Top Turkish, Italian diplomats discuss Libya, east Med
ANKARA- Anadolu Agency
Turkey's foreign minister held a phone conversation with his Italian counterpart on Sept. 11, according to the diplomatic sources.
Tensions have recently escalated over the issue of energy exploration in the Eastern Mediterranean.
Greece has disputed Turkey’s energy exploration in the region, trying to box in Turkish maritime territory based on small islands near the Turkish coast. French President Emmanuel Macron has interceded in support of Athens, despite lacking any Eastern Mediterranean coastline.
Turkey – the country with the longest coastline on the Mediterranean – has sent out drill ships to explore for energy on its continental shelf, saying that both Turkey and the Turkish Republic of Northern Cyprus (TRNC) have rights in the region.
In order to reduce tensions, Turkey has called for dialogue to ensure fair sharing of resources.
Libya’s Government of National Accord, founded in 2015 under a U.N.-led agreement in the wake of the ouster of Muammar Gaddafi in 2011, has faced a number of challenges, including attacks by warlord Khalifa Haftar.
In recent months, however, it has turned the tide against Haftar's forces.
Turkey supports the internationally recognized government based in the capital Tripoli and a non-military resolution of the crisis.
Turkish president, Spanish premier speak over phone
Meanwhile, Turkish President Recep Tayyip Erdoğan spoke over the phone with Spanish Prime Minister Pedro Sanchez, according to Turkey’s Communications Directorate on Sept. 11.

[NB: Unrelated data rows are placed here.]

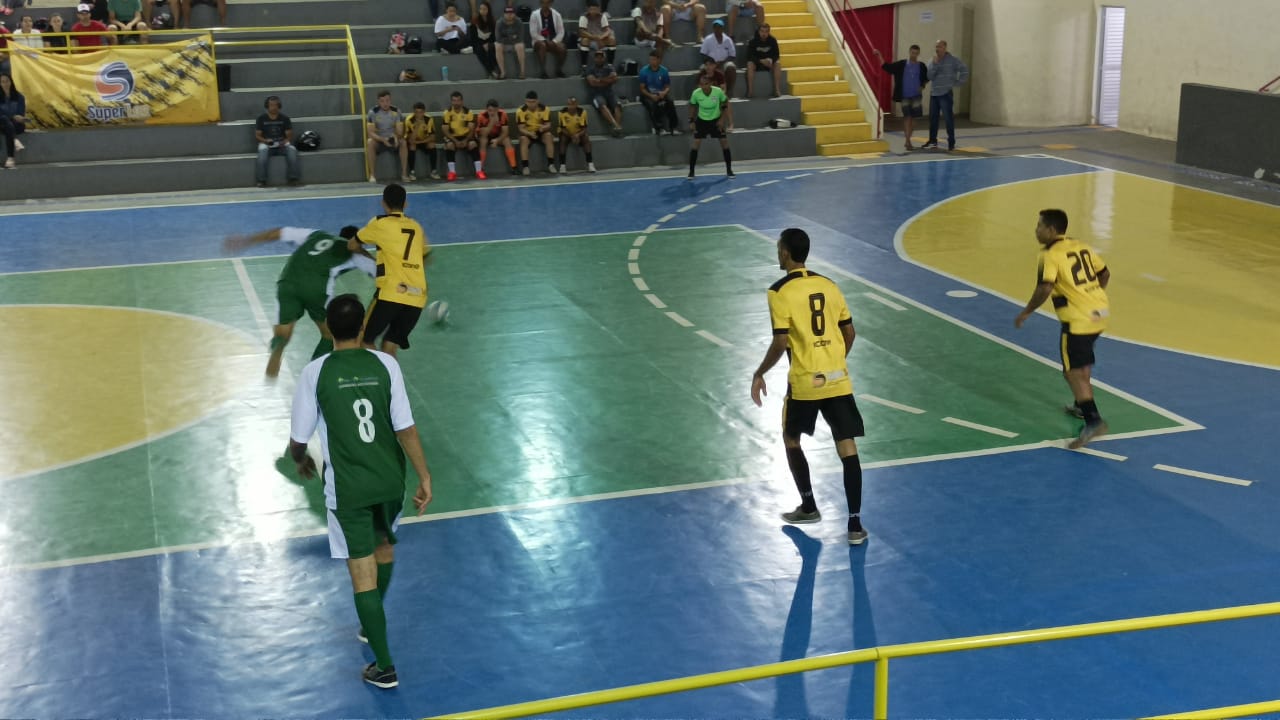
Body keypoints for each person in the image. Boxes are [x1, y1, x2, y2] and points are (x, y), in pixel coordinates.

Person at [288, 293, 434, 690]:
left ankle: (384, 667)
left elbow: (299, 438)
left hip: (348, 489)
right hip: (389, 481)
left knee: (361, 572)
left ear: (330, 329)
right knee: (383, 547)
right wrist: (424, 476)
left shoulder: (315, 373)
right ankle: (371, 626)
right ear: (362, 327)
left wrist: (300, 459)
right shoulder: (386, 364)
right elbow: (405, 428)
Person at [750, 228, 868, 546]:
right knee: (846, 445)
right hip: (837, 378)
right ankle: (855, 525)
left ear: (785, 253)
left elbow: (780, 342)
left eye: (779, 248)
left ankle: (808, 506)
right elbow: (850, 333)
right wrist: (834, 362)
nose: (778, 253)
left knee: (791, 438)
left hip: (805, 381)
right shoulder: (829, 285)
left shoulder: (779, 291)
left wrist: (760, 372)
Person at [222, 225, 375, 377]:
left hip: (288, 282)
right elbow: (380, 271)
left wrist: (247, 240)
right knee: (329, 334)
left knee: (282, 333)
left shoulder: (317, 234)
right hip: (317, 288)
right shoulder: (355, 253)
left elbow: (278, 232)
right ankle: (313, 372)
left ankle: (278, 346)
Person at [1014, 209, 1111, 449]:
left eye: (1039, 226)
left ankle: (1093, 420)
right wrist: (1091, 297)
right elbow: (1105, 273)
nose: (1036, 230)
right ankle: (1080, 405)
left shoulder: (1049, 254)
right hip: (1100, 313)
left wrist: (1027, 311)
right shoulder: (1080, 245)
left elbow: (1045, 288)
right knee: (1082, 361)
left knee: (1072, 372)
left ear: (1051, 230)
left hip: (1077, 319)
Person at [348, 184, 431, 358]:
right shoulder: (416, 226)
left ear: (383, 203)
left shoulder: (380, 223)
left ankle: (377, 373)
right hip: (417, 296)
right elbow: (425, 256)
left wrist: (369, 257)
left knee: (364, 340)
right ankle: (392, 376)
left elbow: (352, 245)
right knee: (390, 346)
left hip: (391, 292)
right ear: (405, 204)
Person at [873, 44, 927, 151]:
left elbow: (926, 78)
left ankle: (908, 138)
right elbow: (887, 67)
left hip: (916, 96)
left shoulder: (921, 66)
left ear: (918, 54)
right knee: (907, 117)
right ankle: (907, 140)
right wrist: (879, 55)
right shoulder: (902, 64)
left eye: (916, 53)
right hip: (905, 96)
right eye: (912, 53)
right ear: (909, 52)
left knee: (914, 119)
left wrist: (922, 86)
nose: (914, 55)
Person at [686, 73, 732, 179]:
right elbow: (692, 106)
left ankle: (729, 170)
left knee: (724, 142)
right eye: (701, 84)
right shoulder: (696, 93)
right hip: (702, 121)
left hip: (716, 120)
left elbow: (725, 103)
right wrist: (691, 121)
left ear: (711, 83)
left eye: (706, 84)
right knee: (696, 143)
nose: (704, 86)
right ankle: (691, 172)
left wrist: (722, 119)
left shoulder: (718, 91)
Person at [924, 39, 967, 151]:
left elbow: (964, 70)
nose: (937, 49)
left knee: (948, 119)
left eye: (939, 46)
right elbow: (929, 77)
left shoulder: (953, 60)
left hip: (946, 94)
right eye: (936, 46)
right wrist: (935, 64)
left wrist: (958, 83)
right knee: (933, 119)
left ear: (945, 48)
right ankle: (932, 141)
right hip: (934, 94)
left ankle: (951, 142)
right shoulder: (932, 61)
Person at [254, 95, 301, 187]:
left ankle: (293, 178)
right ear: (267, 106)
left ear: (279, 106)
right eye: (271, 105)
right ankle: (261, 180)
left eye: (276, 105)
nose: (274, 107)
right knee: (262, 153)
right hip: (266, 143)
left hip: (281, 144)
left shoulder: (285, 118)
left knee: (292, 150)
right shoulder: (261, 118)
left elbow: (289, 136)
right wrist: (266, 140)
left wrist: (284, 142)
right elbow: (257, 135)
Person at [365, 90, 409, 184]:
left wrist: (396, 136)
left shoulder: (396, 111)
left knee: (403, 142)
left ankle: (404, 174)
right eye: (382, 101)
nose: (385, 103)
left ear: (390, 100)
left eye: (387, 100)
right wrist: (382, 140)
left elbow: (400, 130)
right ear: (378, 101)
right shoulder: (372, 112)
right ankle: (372, 175)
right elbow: (370, 133)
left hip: (393, 139)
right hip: (379, 140)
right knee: (370, 142)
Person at [441, 89, 481, 181]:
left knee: (472, 144)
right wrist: (455, 141)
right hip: (452, 136)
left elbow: (471, 129)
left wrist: (466, 140)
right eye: (454, 101)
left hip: (466, 136)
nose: (456, 103)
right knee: (449, 145)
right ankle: (452, 173)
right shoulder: (447, 113)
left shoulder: (468, 112)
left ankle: (479, 171)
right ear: (451, 101)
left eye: (458, 100)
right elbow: (445, 130)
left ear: (462, 101)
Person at [584, 49, 625, 137]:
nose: (599, 59)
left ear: (604, 58)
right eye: (597, 57)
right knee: (602, 105)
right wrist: (607, 80)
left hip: (609, 92)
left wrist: (599, 80)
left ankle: (617, 129)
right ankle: (616, 126)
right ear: (594, 58)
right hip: (596, 94)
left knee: (618, 105)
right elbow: (592, 83)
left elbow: (615, 79)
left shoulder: (609, 67)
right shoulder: (590, 69)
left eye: (601, 57)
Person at [638, 49, 679, 134]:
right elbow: (642, 88)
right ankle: (658, 128)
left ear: (659, 60)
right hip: (647, 94)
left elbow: (667, 87)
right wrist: (651, 96)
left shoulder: (664, 71)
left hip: (660, 93)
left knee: (670, 103)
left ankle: (673, 128)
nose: (651, 61)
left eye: (653, 59)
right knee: (652, 105)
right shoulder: (643, 71)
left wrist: (664, 93)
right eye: (650, 59)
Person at [515, 89, 556, 175]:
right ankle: (525, 166)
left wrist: (543, 128)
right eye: (528, 102)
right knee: (523, 140)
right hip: (527, 132)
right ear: (525, 101)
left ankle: (551, 164)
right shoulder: (521, 111)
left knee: (549, 136)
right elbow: (521, 128)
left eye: (533, 102)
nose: (531, 104)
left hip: (540, 131)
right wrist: (529, 133)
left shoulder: (544, 109)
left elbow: (548, 125)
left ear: (537, 101)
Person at [476, 98, 520, 176]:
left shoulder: (502, 114)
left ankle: (514, 167)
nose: (492, 113)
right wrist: (492, 122)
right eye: (490, 110)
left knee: (507, 141)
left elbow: (505, 132)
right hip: (486, 136)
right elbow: (483, 134)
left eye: (494, 110)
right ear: (486, 109)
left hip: (498, 135)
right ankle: (480, 169)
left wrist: (497, 140)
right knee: (483, 141)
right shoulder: (481, 116)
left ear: (497, 109)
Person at [556, 96, 596, 173]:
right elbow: (563, 129)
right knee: (563, 139)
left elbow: (584, 128)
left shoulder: (582, 112)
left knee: (586, 137)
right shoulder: (562, 112)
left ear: (576, 104)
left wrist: (577, 135)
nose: (571, 106)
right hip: (566, 133)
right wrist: (572, 136)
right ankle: (562, 165)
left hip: (578, 133)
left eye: (573, 104)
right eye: (569, 104)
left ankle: (590, 164)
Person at [699, 18, 737, 98]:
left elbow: (732, 55)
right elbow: (702, 54)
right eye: (715, 27)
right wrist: (711, 63)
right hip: (710, 63)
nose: (717, 29)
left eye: (719, 27)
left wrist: (722, 62)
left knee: (731, 67)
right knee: (702, 68)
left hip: (724, 63)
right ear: (713, 28)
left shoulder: (728, 40)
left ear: (723, 28)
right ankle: (704, 93)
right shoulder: (708, 39)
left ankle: (728, 91)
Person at [528, 0, 566, 79]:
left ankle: (558, 70)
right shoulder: (534, 15)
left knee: (562, 47)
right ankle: (543, 71)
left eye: (547, 3)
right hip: (539, 41)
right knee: (542, 45)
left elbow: (561, 32)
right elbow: (533, 33)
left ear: (551, 3)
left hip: (553, 41)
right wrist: (545, 41)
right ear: (540, 3)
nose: (545, 5)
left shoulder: (557, 15)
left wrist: (554, 41)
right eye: (543, 3)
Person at [744, 22, 781, 98]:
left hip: (768, 63)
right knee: (750, 64)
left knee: (777, 63)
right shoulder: (753, 41)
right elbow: (749, 56)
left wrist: (771, 60)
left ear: (768, 32)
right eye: (762, 31)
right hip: (757, 63)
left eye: (766, 31)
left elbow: (777, 55)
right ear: (759, 31)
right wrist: (760, 61)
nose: (764, 33)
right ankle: (750, 91)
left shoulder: (773, 40)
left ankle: (777, 90)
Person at [404, 102, 440, 181]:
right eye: (416, 112)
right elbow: (411, 140)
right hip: (414, 141)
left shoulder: (429, 119)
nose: (418, 115)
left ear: (424, 112)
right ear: (413, 112)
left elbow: (432, 137)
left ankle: (433, 171)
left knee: (432, 145)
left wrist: (420, 142)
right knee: (412, 146)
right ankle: (412, 172)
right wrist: (417, 126)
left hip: (424, 140)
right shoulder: (409, 120)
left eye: (420, 112)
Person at [576, 0, 615, 68]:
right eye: (592, 9)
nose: (593, 11)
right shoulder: (583, 17)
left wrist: (600, 38)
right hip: (590, 38)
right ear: (588, 9)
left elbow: (608, 30)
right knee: (585, 40)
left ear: (599, 9)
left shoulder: (602, 16)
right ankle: (584, 66)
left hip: (600, 38)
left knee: (612, 40)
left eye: (595, 9)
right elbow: (582, 32)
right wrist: (595, 37)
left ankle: (610, 65)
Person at [494, 5, 527, 79]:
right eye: (507, 13)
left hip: (515, 45)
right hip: (504, 45)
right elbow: (498, 38)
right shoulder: (499, 23)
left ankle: (522, 72)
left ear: (514, 14)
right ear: (504, 14)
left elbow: (520, 38)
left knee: (520, 45)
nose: (509, 15)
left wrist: (506, 37)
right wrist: (512, 37)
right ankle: (503, 72)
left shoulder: (519, 22)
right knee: (497, 45)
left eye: (511, 13)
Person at [0, 73, 24, 170]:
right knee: (4, 120)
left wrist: (19, 117)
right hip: (2, 125)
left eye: (7, 81)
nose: (5, 84)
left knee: (7, 123)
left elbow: (21, 113)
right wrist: (12, 117)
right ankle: (11, 155)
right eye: (2, 82)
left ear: (11, 82)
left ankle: (11, 157)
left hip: (17, 125)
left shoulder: (19, 97)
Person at [469, 1, 499, 79]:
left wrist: (488, 43)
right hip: (477, 42)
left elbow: (494, 36)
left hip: (489, 42)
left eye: (484, 9)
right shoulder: (475, 21)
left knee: (492, 48)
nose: (482, 11)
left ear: (488, 10)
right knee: (480, 50)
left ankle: (494, 69)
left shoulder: (492, 21)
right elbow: (473, 37)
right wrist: (483, 44)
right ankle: (491, 71)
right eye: (481, 9)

Erdoğan and Sanchez discussed regional developments as well as ways to boost bilateral relations, the directorate said in a statement.
Spain and Italy, along with Portugal and Malta, contained Macron’s offensive against Turkey, urging for dialogue and negotiation for resolving the Eastern Mediterranean issue during a southern EU states summit on Sept. 10, Spanish media reported.
According to the El Pais, the statement released after the Med7 summit on Corsica, outlying French island, was relatively softer than what France, Greece and the Greek Cypriot administration sought.
“Spain and Italy feared that a harsher message could make things worse rather than solve them,” the report said. “[Spanish PM] Pedro Sanchez was the one who most clearly opted for dialogue.”
But Macron opposed, saying no dialogue was possible, with Greece and the Greek Cypriot administration also pressing for a harsh message against Ankara.
“It is our obligation to curb the tensions. We have to go to pragmatic solutions,” Italian Prime Minister Giuseppe Conte was quoted by the newspaper as saying, contrary to them.
The Med7 summit was held on Sept. 10, with the participation of France, Italy, Spain, Malta, Portugal, Greece, and the Greek Cypriot administration on Corsica.
The informal group of EU Mediterranean states gathered to discuss recent developments in the Eastern Mediterranean.
According to the diplomatic sources talking to the Spanish newspaper, Italy and Spain were more cautious and want to prevent the tension from escalating to the point where Erdoğan can take some extreme decision.
The two countries are closer to the position of Germany, specifically Chancellor Angela Merkel’s diplomatic efforts for mediation between Turkey and Greece.